Botswana’s retirement industry is beginning to confront an uncomfortable reality: many workers are not preparing emotionally, psychologically or financially for life after work, and the consequences could spill beyond households into the wider economy.
That was the central warning from speakers at the inaugural NMG Retirement Wellness Summit hosted Thursday by NMG Administrators Botswana in Gaborone, where regulators, pension fund administrators, employers and policymakers gathered to discuss what they described as a looming “retirement readiness” challenge.
While pension discussions traditionally focus on savings and payouts, the summit shifted attention to something far more personal, fear, anxiety and the emotional shock that often accompanies retirement.
NMG Botswana CEO Motshabi Mokone said too many Batswana only begin thinking seriously about retirement in their late 50s, when their options have already narrowed.
“The decisions that you make years before your retirement often determine whether you retire with confidence or whether you retire with anxiety,” Mokone said.
She warned that retirement has become a national issue touching families, workplaces and economic resilience, arguing that the industry can no longer treat pension administration as merely a commercial service.

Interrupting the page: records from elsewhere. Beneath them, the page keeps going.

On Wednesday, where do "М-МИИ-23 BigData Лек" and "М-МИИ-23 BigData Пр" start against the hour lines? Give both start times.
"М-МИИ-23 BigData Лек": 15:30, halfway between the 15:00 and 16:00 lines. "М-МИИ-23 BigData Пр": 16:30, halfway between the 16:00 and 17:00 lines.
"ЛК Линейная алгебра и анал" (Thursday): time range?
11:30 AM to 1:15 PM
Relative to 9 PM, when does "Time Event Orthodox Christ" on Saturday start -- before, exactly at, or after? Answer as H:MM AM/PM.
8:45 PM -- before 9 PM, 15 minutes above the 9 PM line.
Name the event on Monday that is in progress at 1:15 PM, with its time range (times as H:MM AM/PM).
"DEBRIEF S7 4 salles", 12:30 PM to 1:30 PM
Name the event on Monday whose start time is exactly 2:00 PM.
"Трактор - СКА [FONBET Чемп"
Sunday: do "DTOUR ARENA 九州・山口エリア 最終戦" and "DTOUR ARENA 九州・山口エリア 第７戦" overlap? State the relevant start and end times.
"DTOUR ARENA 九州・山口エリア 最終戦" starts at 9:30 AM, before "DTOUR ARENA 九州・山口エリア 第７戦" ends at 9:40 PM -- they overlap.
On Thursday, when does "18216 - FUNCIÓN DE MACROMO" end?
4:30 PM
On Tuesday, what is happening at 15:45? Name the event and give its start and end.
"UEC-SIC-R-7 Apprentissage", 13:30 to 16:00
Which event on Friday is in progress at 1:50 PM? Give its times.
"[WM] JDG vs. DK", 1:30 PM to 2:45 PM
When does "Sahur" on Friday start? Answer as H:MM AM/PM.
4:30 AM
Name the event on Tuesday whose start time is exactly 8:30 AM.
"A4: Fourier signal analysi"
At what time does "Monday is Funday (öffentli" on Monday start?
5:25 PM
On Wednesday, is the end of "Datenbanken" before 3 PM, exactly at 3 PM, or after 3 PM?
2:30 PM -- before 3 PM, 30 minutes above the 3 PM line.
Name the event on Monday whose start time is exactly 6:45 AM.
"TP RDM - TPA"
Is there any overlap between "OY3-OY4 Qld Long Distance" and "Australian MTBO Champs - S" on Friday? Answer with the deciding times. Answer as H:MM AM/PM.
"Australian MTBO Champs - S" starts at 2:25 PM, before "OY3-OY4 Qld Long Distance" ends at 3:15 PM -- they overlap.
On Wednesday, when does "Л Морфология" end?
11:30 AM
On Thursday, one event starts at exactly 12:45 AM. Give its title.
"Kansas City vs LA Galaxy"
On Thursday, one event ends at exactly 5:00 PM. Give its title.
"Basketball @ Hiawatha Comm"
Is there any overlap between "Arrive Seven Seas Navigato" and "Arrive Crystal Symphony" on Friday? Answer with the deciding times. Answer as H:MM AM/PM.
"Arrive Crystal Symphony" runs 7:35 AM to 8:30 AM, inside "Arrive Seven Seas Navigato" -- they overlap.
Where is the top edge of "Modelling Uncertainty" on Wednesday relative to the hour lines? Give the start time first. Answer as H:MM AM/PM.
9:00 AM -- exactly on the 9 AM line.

“We don’t view it as a commercial transaction,” she said. “It’s a responsibility for people and a responsibility for Botswana.”
The summit repeatedly returned to one troubling theme: financial stress is increasingly becoming a mental health issue.
Senior Employee Benefits Consultant One Mokokwe said neuroscience research shows people tend to make poor financial decisions during major life transitions such as retirement, divorce or bereavement because emotions overwhelm rational thinking.
“Gallup research has consistently shown that 70 percent of people’s decisions are emotional and only 30 percent are rational,” she said.
Her presentation revealed striking findings from a retirement readiness survey conducted among pension fund members. Despite most respondents having stable employment over the past decade, 90 percent said they did not have emergency savings, while debt obligations and family responsibilities were identified as the biggest financial pressures.
Only 35 percent expressed confidence that they would have enough income to maintain their standard of living in retirement.
The findings also revealed widespread financial vulnerability hidden beneath outward stability. Nearly half of respondents said financial worries sometimes or always affected their daily wellbeing, while many admitted they had never consulted a financial adviser or attended retirement wellness training through their employers.
Mokokwe argued that retirement planning must move beyond spreadsheets and contribution rates to include emotional preparedness, behavioural patterns and lifestyle habits.
“The personal side of money is often ignored, yet it comes with consequences,” she said.
Acting Finance Ministry Permanent Secretary Sayed Timuno widened the discussion further, warning that inadequate retirement preparedness is becoming a macroeconomic concern for Botswana.
He said longer life expectancy, the rise of contract work and growing fiscal pressure on government are reshaping the retirement landscape in ways that require urgent reforms.
“Retirement adequacy is no longer a personal financial issue. It is a national economic and fiscal imperative,” Timuno said.
He cautioned that poorly prepared retirees eventually fall back on government-funded social safety nets, increasing pressure on public finances.
The summit also highlighted changing employment patterns, with gig work, career transitions and informal employment creating gaps in pension contributions that could produce a future generation of financially insecure retirees.
Throughout the discussions, delegates repeatedly stressed that retirement wellness should be treated as part of overall employee wellbeing rather than as an issue only addressed near retirement age.